从 gzip 文件写入未压缩文件的内存有效方法答案

【问题标题】：memory efficient way to write an uncompressed file from a gzip file从 gzip 文件写入未压缩文件的内存有效方法
【发布时间】：2023-03-15 03:26:02
【问题描述】：

使用 Python 3.5

我正在解压缩一个 gzip 文件，写入另一个文件。在查看内存不足问题后，我在 gzip 模块的文档中找到了一个示例：

import gzip
import shutil
with open('/home/joe/file.txt', 'rb') as f_in:
    with gzip.open('/home/joe/file.txt.gz', 'wb') as f_out:
        shutil.copyfileobj(f_in, f_out)

这会压缩，我想解压缩，所以我认为我可以反转模式，给

with open(unzipped_file, 'wb') as f_out, gzip.open(zipped_file, 'rb') as f_in:
    shutil.copyfileobj(f_in, f_out)

我的问题是，为什么我会遇到以下问题：

with gzip.open(zipped_file, 'rb') as zin, open(unzipped_file, 'wb') as wout:
    wout.write(zin.read())

要么我压倒了最后一根稻草，要么我天真地认为文件会像生成器一样运行并流式处理解压缩过程，占用很少的内存。这两种方法应该等价吗？

【问题讨论】：

我建议你看一下shutil.copyfileObj方法的代码。
"我天真地认为文件会像生成器一样工作" -- 就是这样。你是在自问自答。为了证明，请尝试 print(type(zin.read()) 获取一些较小的文件。

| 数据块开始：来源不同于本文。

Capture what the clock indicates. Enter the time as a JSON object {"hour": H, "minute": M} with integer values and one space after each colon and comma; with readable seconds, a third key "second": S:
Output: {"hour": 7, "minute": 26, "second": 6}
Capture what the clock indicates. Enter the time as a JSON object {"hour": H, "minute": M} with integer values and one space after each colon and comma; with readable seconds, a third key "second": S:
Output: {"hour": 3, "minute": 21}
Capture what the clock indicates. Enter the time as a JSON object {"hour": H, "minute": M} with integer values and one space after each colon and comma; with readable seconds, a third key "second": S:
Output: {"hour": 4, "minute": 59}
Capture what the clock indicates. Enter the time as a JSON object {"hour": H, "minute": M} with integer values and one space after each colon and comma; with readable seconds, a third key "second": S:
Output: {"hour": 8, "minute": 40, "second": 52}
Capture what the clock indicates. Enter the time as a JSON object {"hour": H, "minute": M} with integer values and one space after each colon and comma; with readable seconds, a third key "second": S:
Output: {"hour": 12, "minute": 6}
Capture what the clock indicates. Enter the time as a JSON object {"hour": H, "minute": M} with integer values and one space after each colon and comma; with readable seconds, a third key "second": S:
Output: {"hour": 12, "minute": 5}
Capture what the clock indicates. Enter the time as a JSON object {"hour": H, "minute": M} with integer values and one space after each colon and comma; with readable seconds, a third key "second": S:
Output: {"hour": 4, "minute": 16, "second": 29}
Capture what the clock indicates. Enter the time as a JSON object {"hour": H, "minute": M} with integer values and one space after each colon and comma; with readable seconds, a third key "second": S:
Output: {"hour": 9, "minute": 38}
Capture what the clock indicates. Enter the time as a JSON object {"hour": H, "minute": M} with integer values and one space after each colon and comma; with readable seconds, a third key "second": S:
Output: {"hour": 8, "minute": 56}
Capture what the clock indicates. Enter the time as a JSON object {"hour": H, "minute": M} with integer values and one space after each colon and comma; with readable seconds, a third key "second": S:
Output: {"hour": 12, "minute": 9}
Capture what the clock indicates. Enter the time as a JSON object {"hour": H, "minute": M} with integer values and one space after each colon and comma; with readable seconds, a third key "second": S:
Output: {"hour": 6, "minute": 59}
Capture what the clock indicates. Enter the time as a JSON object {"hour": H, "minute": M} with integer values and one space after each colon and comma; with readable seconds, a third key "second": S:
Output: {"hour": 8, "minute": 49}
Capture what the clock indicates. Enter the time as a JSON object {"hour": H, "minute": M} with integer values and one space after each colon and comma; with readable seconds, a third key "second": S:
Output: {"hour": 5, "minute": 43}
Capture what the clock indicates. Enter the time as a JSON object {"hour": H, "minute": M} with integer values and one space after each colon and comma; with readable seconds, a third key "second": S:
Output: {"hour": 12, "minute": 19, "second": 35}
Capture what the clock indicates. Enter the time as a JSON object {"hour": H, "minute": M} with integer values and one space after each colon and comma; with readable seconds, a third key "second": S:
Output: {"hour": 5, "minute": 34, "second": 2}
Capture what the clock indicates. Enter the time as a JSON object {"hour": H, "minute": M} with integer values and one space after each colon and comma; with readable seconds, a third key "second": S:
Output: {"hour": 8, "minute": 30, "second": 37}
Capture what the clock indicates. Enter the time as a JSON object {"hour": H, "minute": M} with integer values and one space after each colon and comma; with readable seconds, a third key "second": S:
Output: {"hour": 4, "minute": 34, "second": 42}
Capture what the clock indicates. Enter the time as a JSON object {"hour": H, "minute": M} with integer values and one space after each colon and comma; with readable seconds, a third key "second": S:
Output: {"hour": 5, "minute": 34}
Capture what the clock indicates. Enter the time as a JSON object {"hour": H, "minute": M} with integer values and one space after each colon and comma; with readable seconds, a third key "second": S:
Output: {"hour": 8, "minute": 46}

标签： python python-3.x gzip generator shutil

【解决方案1】：

这里是shutil.copyfileObj 方法。

def copyfileobj(fsrc, fdst, length=16*1024):
    """copy data from file-like object fsrc to file-like object fdst"""
    while 1:
        buf = fsrc.read(length)
        if not buf:
            break
        fdst.write(buf)

它以长度为 16*1024 的块读取文件。当你试图逆转这个过程时，你并没有考虑到文件的大小，它会被读入内存并让你陷入内存问题。

【讨论】：

我认为这是更清洁的解决方案，而不是像我展示的那样从本质上复制它。

【解决方案2】：

而不是记忆饥饿（和幼稚）

import gzip
with gzip.open(zipped_file, 'rb') as zin, open(unzipped_file, 'wb') as wout:
     wout.write(zin.read())

根据我之前测试过的答案：

import gzip
block_size = 64*1024
with gzip.open(zipped_file, 'rb') as zin, open(unzipped_file, 'wb') as wout:
while True:
    uncompressed_block = zin.read(block_size)
    if not uncompressed_block:
        break
    wout.write(uncompressed_block)

已在 4.8G 文件上验证。

【讨论】：

我觉得这一定是在其他地方被问过和回答过的。谁有链接？
@Vinit 和 Jean-Francois 提到的解决方案是最好的。